Output the entries that follow, word for word.

ENTRIES PROVIDED below:

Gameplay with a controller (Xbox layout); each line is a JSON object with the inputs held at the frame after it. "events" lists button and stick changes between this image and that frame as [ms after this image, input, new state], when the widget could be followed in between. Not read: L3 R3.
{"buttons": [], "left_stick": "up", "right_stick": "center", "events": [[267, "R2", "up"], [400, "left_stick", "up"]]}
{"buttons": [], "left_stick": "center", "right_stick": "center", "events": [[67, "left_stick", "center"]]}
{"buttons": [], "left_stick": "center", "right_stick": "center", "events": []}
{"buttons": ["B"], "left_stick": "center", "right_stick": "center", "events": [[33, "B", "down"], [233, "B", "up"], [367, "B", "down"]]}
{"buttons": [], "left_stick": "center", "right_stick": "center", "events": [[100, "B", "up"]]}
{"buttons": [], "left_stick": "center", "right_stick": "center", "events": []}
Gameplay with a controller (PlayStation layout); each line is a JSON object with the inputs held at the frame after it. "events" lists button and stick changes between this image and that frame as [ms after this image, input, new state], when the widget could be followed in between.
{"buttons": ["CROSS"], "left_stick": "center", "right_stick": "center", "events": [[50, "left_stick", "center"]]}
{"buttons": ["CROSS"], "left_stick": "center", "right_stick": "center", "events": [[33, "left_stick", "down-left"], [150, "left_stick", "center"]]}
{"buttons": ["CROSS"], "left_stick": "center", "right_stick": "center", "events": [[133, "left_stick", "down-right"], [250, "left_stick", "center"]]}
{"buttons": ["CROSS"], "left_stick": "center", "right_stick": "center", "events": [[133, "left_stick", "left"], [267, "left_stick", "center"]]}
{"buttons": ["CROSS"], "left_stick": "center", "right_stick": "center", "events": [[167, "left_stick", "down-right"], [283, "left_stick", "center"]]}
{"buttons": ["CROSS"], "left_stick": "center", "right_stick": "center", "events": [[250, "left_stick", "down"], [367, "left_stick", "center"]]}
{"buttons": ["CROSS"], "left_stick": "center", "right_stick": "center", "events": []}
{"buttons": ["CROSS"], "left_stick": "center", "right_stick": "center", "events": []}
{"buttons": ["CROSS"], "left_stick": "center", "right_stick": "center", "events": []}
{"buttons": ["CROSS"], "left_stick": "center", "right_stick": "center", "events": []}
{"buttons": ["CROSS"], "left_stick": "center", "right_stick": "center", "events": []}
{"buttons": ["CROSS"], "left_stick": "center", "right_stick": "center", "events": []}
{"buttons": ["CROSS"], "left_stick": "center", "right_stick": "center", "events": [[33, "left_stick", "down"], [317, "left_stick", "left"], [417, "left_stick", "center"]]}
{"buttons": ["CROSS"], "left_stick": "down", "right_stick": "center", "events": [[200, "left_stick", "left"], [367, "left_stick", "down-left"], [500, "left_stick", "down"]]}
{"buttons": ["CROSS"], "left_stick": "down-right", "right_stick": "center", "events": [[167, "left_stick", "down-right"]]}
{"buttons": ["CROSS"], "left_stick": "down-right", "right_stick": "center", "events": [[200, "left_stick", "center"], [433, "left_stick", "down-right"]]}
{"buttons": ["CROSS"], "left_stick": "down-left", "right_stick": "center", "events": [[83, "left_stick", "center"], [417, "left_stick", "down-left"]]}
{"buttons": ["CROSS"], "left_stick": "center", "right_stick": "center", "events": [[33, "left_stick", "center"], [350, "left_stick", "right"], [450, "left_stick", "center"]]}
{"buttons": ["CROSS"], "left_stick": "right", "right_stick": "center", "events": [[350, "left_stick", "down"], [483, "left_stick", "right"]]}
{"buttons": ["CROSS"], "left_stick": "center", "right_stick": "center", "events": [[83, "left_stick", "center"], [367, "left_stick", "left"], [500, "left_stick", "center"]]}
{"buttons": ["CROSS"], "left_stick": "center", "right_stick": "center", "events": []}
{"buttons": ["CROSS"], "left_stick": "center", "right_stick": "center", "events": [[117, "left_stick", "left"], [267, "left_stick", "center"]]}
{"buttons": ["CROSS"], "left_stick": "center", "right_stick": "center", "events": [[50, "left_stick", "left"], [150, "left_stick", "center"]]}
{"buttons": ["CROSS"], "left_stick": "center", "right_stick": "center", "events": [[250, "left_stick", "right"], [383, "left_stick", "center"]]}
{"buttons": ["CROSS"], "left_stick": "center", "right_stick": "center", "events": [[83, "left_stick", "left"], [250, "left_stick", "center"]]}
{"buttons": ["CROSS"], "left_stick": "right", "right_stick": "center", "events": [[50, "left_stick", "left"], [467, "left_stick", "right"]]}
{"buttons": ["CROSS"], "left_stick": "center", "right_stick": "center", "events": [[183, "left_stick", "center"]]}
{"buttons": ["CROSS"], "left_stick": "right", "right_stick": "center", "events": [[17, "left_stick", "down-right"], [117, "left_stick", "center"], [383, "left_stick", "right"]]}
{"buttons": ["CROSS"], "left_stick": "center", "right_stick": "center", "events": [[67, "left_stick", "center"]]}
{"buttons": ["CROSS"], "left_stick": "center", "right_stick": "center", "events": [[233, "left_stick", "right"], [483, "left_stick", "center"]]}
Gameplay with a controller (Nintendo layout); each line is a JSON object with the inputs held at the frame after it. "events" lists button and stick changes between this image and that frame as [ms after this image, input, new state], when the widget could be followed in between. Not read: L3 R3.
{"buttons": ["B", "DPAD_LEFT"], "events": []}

End of ENTRIES PROVIDED.

• [EXERCISE RESULT]:
Gameplay with a controller (Xbox layout); each line is a JSON object with the inputs held at the frame after it. "events" lists button and stick changes between this image and that frame as [ms after this image, input, new state], when the widget could be followed in between. Not read: L3 R3.
{"buttons": [], "left_stick": "up", "right_stick": "center", "events": [[267, "R2", "up"], [400, "left_stick", "up"]]}
{"buttons": [], "left_stick": "center", "right_stick": "center", "events": [[67, "left_stick", "center"]]}
{"buttons": [], "left_stick": "center", "right_stick": "center", "events": []}
{"buttons": ["B"], "left_stick": "center", "right_stick": "center", "events": [[33, "B", "down"], [233, "B", "up"], [367, "B", "down"]]}
{"buttons": [], "left_stick": "center", "right_stick": "center", "events": [[100, "B", "up"]]}
{"buttons": [], "left_stick": "center", "right_stick": "center", "events": []}
Gameplay with a controller (PlayStation layout); each line is a JSON object with the inputs held at the frame after it. "events" lists button and stick changes between this image and that frame as [ms after this image, input, new state], when the widget could be followed in between.
{"buttons": ["CROSS"], "left_stick": "center", "right_stick": "center", "events": [[50, "left_stick", "center"]]}
{"buttons": ["CROSS"], "left_stick": "center", "right_stick": "center", "events": [[33, "left_stick", "down-left"], [150, "left_stick", "center"]]}
{"buttons": ["CROSS"], "left_stick": "center", "right_stick": "center", "events": [[133, "left_stick", "down-right"], [250, "left_stick", "center"]]}
{"buttons": ["CROSS"], "left_stick": "center", "right_stick": "center", "events": [[133, "left_stick", "left"], [267, "left_stick", "center"]]}
{"buttons": ["CROSS"], "left_stick": "center", "right_stick": "center", "events": [[167, "left_stick", "down-right"], [283, "left_stick", "center"]]}
{"buttons": ["CROSS"], "left_stick": "center", "right_stick": "center", "events": [[250, "left_stick", "down"], [367, "left_stick", "center"]]}
{"buttons": ["CROSS"], "left_stick": "center", "right_stick": "center", "events": []}
{"buttons": ["CROSS"], "left_stick": "center", "right_stick": "center", "events": []}
{"buttons": ["CROSS"], "left_stick": "center", "right_stick": "center", "events": []}
{"buttons": ["CROSS"], "left_stick": "center", "right_stick": "center", "events": []}
{"buttons": ["CROSS"], "left_stick": "center", "right_stick": "center", "events": []}
{"buttons": ["CROSS"], "left_stick": "center", "right_stick": "center", "events": []}
{"buttons": ["CROSS"], "left_stick": "center", "right_stick": "center", "events": [[33, "left_stick", "down"], [317, "left_stick", "left"], [417, "left_stick", "center"]]}
{"buttons": ["CROSS"], "left_stick": "down", "right_stick": "center", "events": [[200, "left_stick", "left"], [367, "left_stick", "down-left"], [500, "left_stick", "down"]]}
{"buttons": ["CROSS"], "left_stick": "down-right", "right_stick": "center", "events": [[167, "left_stick", "down-right"]]}
{"buttons": ["CROSS"], "left_stick": "down-right", "right_stick": "center", "events": [[200, "left_stick", "center"], [433, "left_stick", "down-right"]]}
{"buttons": ["CROSS"], "left_stick": "down-left", "right_stick": "center", "events": [[83, "left_stick", "center"], [417, "left_stick", "down-left"]]}
{"buttons": ["CROSS"], "left_stick": "center", "right_stick": "center", "events": [[33, "left_stick", "center"], [350, "left_stick", "right"], [450, "left_stick", "center"]]}
{"buttons": ["CROSS"], "left_stick": "right", "right_stick": "center", "events": [[350, "left_stick", "down"], [483, "left_stick", "right"]]}
{"buttons": ["CROSS"], "left_stick": "center", "right_stick": "center", "events": [[83, "left_stick", "center"], [367, "left_stick", "left"], [500, "left_stick", "center"]]}
{"buttons": ["CROSS"], "left_stick": "center", "right_stick": "center", "events": []}
{"buttons": ["CROSS"], "left_stick": "center", "right_stick": "center", "events": [[117, "left_stick", "left"], [267, "left_stick", "center"]]}
{"buttons": ["CROSS"], "left_stick": "center", "right_stick": "center", "events": [[50, "left_stick", "left"], [150, "left_stick", "center"]]}
{"buttons": ["CROSS"], "left_stick": "center", "right_stick": "center", "events": [[250, "left_stick", "right"], [383, "left_stick", "center"]]}
{"buttons": ["CROSS"], "left_stick": "center", "right_stick": "center", "events": [[83, "left_stick", "left"], [250, "left_stick", "center"]]}
{"buttons": ["CROSS"], "left_stick": "right", "right_stick": "center", "events": [[50, "left_stick", "left"], [467, "left_stick", "right"]]}
{"buttons": ["CROSS"], "left_stick": "center", "right_stick": "center", "events": [[183, "left_stick", "center"]]}
{"buttons": ["CROSS"], "left_stick": "right", "right_stick": "center", "events": [[17, "left_stick", "down-right"], [117, "left_stick", "center"], [383, "left_stick", "right"]]}
{"buttons": ["CROSS"], "left_stick": "center", "right_stick": "center", "events": [[67, "left_stick", "center"]]}
{"buttons": ["CROSS"], "left_stick": "center", "right_stick": "center", "events": [[233, "left_stick", "right"], [483, "left_stick", "center"]]}
Gameplay with a controller (Nintendo layout); each line is a JSON object with the inputs held at the frame after it. "events" lists button and stick changes between this image and that frame as [ms after this image, input, new state], when the widget could be followed in between. Not read: L3 R3.
{"buttons": ["B", "DPAD_LEFT"], "events": []}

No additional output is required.